[Passage à examiner]

DJ : C’est mieux ici qu'au bâtiment 4 ?

ML : Bien sûr ! Il y a trop de monde au bâtiment 4, mais au bâtiment 7, on utilise ça (elle me montre son badge). Elle ajoute : Mais maintenant ils ont installé ça aussi au bâtiment 4.

DJ : Tu fais encore le dapu maintenant ?

ML : Non, on ne fait plus, on habite tout seul en famille. C'est beaucoup plus confortable ! »

(Note d’entretien le 19/03/2017) Les deux familles sont, l’une comme l’autre, propriétaires. Pourtant, elles diffèrent sur deux points : d’une part, les deux parents de la famille Meng Li travaillent, alors que dans la famille de Yan Shouyi, il n’y a que le mari qui travaille ; d’autre part, la famille Meng Li a deux enfants, alors que la famille de Yan Shouyi en a trois. Ces deux points impliquent au final à la fois moins de revenus et plus de dépenses pour la famille de Yan Shouyi. Comme elle l’explique dans l’entretien, Madame Yan Shouyi a choisi de sous-louer leur appartement, limitant ainsi leur propre espace résidentiel. La stratégie concernant l’espace résidentiel reflète de cette façon la situation socio-économique des familles migrantes concernées.

[/Passage à examiner]

Objectif de l'exercice:
Répondez aux questions suivantes à partir de l'extrait.
(a) Quel objet ML montre-t-elle en parlant du bâtiment 7 ?
(b) Combien d'enfants compte la famille de Yan Shouyi ?
(c) Qu'a choisi de faire Madame Yan Shouyi de leur appartement ?

[Données enregistrées]

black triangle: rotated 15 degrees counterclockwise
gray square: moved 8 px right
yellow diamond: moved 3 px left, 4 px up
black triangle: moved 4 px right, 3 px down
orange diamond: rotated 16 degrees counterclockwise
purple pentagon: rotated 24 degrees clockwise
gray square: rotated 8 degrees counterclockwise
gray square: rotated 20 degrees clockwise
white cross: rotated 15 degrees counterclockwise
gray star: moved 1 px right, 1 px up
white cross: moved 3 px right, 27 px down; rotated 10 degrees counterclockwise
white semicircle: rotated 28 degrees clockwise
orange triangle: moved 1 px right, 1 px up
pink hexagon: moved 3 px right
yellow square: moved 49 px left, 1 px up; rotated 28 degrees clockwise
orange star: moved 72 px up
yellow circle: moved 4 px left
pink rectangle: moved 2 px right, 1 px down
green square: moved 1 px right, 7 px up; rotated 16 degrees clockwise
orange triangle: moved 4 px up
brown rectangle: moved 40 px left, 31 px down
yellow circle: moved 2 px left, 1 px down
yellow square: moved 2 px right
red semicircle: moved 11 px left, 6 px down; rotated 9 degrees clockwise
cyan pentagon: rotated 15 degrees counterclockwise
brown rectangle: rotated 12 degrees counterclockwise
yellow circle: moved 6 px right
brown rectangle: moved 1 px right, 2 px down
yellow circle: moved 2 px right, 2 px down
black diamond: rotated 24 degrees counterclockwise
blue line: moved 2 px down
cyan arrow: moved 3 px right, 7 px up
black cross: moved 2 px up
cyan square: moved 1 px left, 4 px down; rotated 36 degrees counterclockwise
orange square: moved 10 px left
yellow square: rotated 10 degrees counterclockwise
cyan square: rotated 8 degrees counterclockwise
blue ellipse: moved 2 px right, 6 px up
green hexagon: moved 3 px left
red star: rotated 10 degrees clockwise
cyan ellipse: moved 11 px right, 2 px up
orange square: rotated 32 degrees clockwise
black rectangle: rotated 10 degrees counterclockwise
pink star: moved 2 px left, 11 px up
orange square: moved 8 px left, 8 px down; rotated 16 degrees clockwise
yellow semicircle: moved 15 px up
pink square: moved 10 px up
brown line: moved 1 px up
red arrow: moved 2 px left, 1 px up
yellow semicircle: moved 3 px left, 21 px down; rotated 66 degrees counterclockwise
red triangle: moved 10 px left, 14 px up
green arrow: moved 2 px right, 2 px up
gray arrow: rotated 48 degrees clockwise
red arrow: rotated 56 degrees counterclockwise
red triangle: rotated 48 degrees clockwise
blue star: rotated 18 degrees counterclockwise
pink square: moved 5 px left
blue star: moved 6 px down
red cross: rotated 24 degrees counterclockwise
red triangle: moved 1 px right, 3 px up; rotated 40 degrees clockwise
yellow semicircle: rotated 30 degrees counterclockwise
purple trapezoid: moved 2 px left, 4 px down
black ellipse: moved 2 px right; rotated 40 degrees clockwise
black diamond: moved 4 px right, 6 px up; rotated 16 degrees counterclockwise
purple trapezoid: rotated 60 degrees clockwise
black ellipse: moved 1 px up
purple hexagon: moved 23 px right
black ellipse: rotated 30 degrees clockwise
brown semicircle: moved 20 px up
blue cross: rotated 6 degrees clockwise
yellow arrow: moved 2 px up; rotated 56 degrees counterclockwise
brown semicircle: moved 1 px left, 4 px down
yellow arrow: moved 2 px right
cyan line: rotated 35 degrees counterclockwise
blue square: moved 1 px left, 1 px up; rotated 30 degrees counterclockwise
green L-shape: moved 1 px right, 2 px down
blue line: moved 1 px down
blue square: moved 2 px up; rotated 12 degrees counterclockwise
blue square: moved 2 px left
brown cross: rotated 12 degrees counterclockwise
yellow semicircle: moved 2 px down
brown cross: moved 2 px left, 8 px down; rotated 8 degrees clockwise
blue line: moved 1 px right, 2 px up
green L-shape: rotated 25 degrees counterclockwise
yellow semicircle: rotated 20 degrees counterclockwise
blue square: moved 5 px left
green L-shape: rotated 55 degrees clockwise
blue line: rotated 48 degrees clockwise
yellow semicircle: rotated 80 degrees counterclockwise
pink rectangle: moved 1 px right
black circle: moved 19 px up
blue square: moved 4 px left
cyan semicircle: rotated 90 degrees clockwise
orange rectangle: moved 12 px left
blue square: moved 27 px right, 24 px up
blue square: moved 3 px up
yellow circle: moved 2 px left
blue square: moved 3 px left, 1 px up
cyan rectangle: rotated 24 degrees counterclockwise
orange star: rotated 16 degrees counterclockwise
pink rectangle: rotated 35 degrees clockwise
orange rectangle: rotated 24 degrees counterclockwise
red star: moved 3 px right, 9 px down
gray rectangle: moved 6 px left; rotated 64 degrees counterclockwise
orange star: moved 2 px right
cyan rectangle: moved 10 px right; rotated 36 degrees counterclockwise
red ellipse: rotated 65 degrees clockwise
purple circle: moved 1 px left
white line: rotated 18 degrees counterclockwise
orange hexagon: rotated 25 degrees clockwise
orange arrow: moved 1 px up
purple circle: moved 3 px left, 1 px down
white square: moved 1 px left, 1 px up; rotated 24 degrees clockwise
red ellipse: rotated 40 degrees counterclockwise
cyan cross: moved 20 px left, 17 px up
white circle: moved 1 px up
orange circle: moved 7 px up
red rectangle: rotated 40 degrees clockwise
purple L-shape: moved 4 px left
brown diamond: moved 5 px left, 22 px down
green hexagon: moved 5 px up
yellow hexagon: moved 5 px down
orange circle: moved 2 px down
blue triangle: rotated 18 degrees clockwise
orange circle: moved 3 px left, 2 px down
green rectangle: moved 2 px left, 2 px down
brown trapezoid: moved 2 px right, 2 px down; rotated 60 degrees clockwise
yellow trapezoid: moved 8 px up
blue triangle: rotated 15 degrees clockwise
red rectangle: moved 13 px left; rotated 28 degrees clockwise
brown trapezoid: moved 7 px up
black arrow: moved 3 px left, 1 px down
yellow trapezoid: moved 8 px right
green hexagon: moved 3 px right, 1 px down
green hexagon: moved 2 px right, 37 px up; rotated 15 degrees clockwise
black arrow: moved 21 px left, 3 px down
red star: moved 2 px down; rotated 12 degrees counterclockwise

[/Données enregistrées]

Votre solution:
(a) Elle montre son badge.
(b) Elle compte trois enfants.
(c) Elle a choisi de le sous-louer.